At M4C, we are unravelling the fundamental mechanisms through which microbes contribute to the carbon cycle. Using synthetic biology, we are developing more efficient, sustainable ways to convert CO₂. However, we can only develop more efficient alternatives if we understand exactly how these mechanisms are operated by microbial cells and influenced by the environment. Synthetic biology enables us to test pathways that either do not exist in nature or have become extinct. The Cluster of Excellence's duration of at least seven years gives us great flexibility to advance this research in a dynamic manner. We consider this a great vote of confidence.
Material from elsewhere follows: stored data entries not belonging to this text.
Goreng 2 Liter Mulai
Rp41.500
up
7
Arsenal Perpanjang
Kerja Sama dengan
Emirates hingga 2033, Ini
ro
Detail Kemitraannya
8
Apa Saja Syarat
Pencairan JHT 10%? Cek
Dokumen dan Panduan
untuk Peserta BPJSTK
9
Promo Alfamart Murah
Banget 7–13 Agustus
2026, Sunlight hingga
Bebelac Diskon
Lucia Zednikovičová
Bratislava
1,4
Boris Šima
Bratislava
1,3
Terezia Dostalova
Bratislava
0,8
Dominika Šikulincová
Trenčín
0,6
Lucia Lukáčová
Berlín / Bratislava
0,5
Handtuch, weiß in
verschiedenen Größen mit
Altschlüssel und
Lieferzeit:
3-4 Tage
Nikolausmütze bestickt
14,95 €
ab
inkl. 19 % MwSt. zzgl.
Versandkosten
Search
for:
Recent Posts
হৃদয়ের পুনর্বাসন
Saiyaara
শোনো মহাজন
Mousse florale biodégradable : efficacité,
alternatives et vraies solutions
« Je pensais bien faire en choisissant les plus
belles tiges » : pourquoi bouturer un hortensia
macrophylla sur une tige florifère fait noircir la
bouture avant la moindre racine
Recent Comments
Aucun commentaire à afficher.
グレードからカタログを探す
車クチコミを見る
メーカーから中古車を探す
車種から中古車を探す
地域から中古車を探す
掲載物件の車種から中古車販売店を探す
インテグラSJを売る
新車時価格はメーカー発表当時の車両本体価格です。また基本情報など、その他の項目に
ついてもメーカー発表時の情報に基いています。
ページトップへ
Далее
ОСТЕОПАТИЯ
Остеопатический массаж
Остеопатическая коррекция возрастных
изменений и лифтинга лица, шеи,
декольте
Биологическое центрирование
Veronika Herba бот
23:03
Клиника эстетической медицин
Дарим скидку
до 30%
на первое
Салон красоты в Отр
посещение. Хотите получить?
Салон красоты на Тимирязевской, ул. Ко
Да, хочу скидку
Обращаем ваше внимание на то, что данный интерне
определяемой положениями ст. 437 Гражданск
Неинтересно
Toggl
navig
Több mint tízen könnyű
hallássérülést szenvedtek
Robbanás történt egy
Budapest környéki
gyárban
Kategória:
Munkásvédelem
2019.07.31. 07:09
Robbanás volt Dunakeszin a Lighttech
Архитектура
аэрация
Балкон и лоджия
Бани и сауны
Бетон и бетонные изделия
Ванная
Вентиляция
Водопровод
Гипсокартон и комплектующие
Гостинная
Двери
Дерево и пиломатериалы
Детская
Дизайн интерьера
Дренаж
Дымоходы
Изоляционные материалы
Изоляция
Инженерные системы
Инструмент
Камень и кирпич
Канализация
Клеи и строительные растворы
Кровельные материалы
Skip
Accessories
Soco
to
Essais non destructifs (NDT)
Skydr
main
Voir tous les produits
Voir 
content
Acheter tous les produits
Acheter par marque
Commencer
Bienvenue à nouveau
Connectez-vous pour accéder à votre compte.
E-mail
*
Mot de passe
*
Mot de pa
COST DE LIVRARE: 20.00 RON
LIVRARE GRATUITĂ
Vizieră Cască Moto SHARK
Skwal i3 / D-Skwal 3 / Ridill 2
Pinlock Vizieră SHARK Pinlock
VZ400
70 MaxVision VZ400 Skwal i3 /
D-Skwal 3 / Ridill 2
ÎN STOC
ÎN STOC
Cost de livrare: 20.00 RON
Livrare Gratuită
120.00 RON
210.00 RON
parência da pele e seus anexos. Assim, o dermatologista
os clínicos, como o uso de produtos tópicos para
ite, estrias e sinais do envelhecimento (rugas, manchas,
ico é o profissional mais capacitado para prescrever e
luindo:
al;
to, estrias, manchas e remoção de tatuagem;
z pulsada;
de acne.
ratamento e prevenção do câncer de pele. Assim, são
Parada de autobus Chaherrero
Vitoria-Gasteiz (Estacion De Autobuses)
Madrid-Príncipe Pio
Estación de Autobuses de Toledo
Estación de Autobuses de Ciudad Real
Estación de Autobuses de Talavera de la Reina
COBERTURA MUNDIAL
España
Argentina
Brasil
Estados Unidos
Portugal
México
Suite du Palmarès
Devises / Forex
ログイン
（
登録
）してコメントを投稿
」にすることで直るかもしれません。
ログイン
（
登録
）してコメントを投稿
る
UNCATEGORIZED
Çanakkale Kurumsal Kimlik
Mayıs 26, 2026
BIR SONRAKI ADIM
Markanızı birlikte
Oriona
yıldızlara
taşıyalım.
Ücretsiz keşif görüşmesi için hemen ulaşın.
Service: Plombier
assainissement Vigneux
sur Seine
Prof Dr Anke Becker, Spokesperson, Marburg University
Despite converting half of the world's CO2 and thus having an enormous impact on the global climate, microorganisms are underrepresented in research. M4C aims to raise awareness of the importance of these organisms, improve our understanding of their role in the carbon cycle, and utilise and expand their potential through synthetic biology.
We have a great opportunity here. Throughout evolution, microbes have dramatically altered the global carbon cycle multiple times. We can still trace the history of these events in the sequences of microbial enzymes. New computer-based methods enable us to delve into their genetic past and resurrect long-extinct microbial enzymes in the laboratory. We hope this will help us answer crucial questions: How did CO₂-converting enzymes and metabolic pathways evolve? How did certain processes succeed, and what prevented alternative carbon metabolism from developing in a particular environment?
Prof Dr Tobias Erb, Spokesperson, Max Planck Institute
M4C is jointly operated by Marburg University and the Max Planck Institute for Terrestrial Microbiology, with their shared centres, the Centre for Synthetic Microbiology (SYNMIKRO) and the Microcosm Earth Centre (MEC). Researchers from Justus Liebig University Giessen and the University of Münster are also involved. The cluster is supported by two LOEWE top professorships and two LOEWE focus areas, Tree-M and RobuCop, as part of the Hessian excellence programme LOEWE (Landesoffensive zur Entwicklung wissenschaftlich-ökonomischer Exzellenz, State Initiative for the Development of Scientific and Economic Excellence).